# WHAT NEEDS TO BE DONE:
Present every line of text in the rows below as a numbered list, skipping any blank lines. Leave the pictures out of the answer.

TASK DATA Block Start

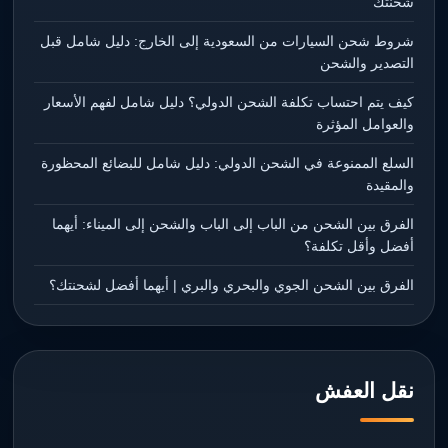
شحنتك
شروط شحن السيارات من السعودية إلى الخارج: دليل شامل قبل
التصدير والشحن
كيف يتم احتساب تكلفة الشحن الدولي؟ دليل شامل لفهم الأسعار
والعوامل المؤثرة
السلع الممنوعة في الشحن الدولي: دليل شامل للبضائع المحظورة
والمقيدة
الفرق بين الشحن من الباب إلى الباب والشحن إلى الميناء: أيهما
أفضل وأقل تكلفة؟
الفرق بين الشحن الجوي والبحري والبري | أيهما أفضل لشحنتك؟
نقل العفش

TASK DATA Block End

# SOLUTION FOR THIS PROBLEM:
1. شحنتك
2. شروط شحن السيارات من السعودية إلى الخارج: دليل شامل قبل
3. التصدير والشحن
4. كيف يتم احتساب تكلفة الشحن الدولي؟ دليل شامل لفهم الأسعار
5. والعوامل المؤثرة
6. السلع الممنوعة في الشحن الدولي: دليل شامل للبضائع المحظورة
7. والمقيدة
8. الفرق بين الشحن من الباب إلى الباب والشحن إلى الميناء: أيهما
9. أفضل وأقل تكلفة؟
10. الفرق بين الشحن الجوي والبحري والبري | أيهما أفضل لشحنتك؟
11. نقل العفش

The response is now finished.